● **What you are asked to do**
Retype the following passage on changing fashions in economics and scientific paradigms word for word.

● **Quoted passage**
Fashions change in economics. From the 1950s to the 70s, inward orientation of economic development and trade was in vogue, associated with concepts of ‘industrial policy’ and ‘protectionism’. From the 1980s, outward orientation became the fashion in economics and in governments’ policies. With the Washington Consensus, industrial policy and protectionism became bad words. Barriers to flows of trade and finance across national boundaries had to be reduced. The ‘invisible hand’ of the market, not government policies, would produce welfare. However now Government leaders, even in US and Britain who were cheer-leaders of the Washington Consensus, are being pressed to answer to citizens who feel they have been left behind.
Thomas Kuhn explained, in The Structures of Scientific Revolutions, how ‘paradigms’ of thought form in scientific communities. Once established, a paradigm is difficult to change. Its high priests are placed on pedestals in society. They resist the emergence of a new paradigm because they will lose respect and power. When new data emerges, they interpret it to support their paradigm, or they suppress it. For example, evidence that the earth goes around the sun, rather than the sun around the earth, was suppressed by religious leaders, and by the scientists close to them, who were champions of the old theory.

Records taken from a dataset:
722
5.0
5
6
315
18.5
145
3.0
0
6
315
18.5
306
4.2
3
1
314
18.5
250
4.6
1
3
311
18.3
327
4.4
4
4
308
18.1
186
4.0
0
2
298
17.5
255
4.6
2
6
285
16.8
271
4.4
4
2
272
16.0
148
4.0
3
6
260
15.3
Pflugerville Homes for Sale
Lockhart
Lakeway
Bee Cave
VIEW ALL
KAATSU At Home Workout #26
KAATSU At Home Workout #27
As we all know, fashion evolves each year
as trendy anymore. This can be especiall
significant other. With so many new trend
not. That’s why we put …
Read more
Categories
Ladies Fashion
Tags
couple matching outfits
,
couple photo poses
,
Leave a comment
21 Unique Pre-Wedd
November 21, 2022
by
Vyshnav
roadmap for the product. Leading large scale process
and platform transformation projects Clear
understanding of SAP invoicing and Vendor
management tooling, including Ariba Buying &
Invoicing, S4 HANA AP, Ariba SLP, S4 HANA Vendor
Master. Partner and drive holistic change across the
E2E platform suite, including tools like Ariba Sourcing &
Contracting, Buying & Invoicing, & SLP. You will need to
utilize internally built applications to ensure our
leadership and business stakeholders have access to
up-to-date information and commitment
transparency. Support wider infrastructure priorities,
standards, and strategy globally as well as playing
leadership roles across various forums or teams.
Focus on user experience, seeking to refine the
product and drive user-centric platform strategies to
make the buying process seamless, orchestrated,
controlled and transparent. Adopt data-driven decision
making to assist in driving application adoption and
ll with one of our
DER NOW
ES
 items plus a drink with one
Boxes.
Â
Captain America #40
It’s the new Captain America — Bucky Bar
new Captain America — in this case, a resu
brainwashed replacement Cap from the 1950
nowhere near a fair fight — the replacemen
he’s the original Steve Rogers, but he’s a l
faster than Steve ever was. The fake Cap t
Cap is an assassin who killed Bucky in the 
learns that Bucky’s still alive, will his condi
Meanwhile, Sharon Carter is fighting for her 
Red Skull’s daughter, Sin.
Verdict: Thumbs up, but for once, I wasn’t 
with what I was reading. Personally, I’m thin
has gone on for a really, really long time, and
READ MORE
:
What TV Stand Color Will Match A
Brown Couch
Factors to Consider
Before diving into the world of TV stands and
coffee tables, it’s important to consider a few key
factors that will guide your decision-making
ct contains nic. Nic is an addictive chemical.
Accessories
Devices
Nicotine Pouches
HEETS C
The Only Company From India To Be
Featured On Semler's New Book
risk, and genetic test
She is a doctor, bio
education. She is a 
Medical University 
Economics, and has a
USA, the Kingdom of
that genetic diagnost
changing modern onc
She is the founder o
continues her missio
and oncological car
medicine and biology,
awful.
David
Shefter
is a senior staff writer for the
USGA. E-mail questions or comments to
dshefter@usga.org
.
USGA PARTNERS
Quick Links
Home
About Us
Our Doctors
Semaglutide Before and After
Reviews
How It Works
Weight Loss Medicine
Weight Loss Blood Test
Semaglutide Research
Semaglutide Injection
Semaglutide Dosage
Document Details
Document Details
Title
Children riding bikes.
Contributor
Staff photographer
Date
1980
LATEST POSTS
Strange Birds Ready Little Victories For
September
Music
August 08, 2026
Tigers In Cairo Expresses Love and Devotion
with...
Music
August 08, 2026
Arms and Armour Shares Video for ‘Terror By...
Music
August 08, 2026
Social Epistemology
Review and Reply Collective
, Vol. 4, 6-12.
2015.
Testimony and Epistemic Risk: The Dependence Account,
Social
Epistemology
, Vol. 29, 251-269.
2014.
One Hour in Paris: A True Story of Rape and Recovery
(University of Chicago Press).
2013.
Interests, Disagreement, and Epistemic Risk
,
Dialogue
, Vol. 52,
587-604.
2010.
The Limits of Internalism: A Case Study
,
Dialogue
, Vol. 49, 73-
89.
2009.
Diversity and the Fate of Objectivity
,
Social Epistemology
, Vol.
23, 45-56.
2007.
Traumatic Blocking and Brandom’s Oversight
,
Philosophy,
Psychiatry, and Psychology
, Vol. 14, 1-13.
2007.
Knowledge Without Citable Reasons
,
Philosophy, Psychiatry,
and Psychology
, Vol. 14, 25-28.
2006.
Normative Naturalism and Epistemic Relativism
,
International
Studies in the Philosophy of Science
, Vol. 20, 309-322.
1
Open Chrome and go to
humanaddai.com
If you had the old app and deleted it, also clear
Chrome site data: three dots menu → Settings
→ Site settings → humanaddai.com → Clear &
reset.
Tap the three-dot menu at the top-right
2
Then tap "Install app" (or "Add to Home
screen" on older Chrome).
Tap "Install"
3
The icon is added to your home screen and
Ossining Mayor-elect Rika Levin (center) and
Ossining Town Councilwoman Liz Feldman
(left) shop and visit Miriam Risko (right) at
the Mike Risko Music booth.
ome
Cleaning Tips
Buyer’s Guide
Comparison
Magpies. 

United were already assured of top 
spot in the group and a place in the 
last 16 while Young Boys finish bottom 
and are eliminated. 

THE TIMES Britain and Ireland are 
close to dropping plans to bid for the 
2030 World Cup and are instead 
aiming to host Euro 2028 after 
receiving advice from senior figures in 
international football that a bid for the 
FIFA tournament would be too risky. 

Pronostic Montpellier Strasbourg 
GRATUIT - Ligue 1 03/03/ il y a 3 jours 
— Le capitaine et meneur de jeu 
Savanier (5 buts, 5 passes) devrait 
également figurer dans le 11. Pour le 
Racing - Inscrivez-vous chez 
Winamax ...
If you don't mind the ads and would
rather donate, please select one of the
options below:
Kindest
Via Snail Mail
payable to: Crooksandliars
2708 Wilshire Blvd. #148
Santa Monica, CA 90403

● **Your response**
Fashions change in economics. From the 1950s to the 70s, inward orientation of economic development and trade was in vogue, associated with concepts of ‘industrial policy’ and ‘protectionism’. From the 1980s, outward orientation became the fashion in economics and in governments’ policies. With the Washington Consensus, industrial policy and protectionism became bad words. Barriers to flows of trade and finance across national boundaries had to be reduced. The ‘invisible hand’ of the market, not government policies, would produce welfare. However now Government leaders, even in US and Britain who were cheer-leaders of the Washington Consensus, are being pressed to answer to citizens who feel they have been left behind.
Thomas Kuhn explained, in The Structures of Scientific Revolutions, how ‘paradigms’ of thought form in scientific communities. Once established, a paradigm is difficult to change. Its high priests are placed on pedestals in society. They resist the emergence of a new paradigm because they will lose respect and power. When new data emerges, they interpret it to support their paradigm, or they suppress it. For example, evidence that the earth goes around the sun, rather than the sun around the earth, was suppressed by religious leaders, and by the scientists close to them, who were champions of the old theory.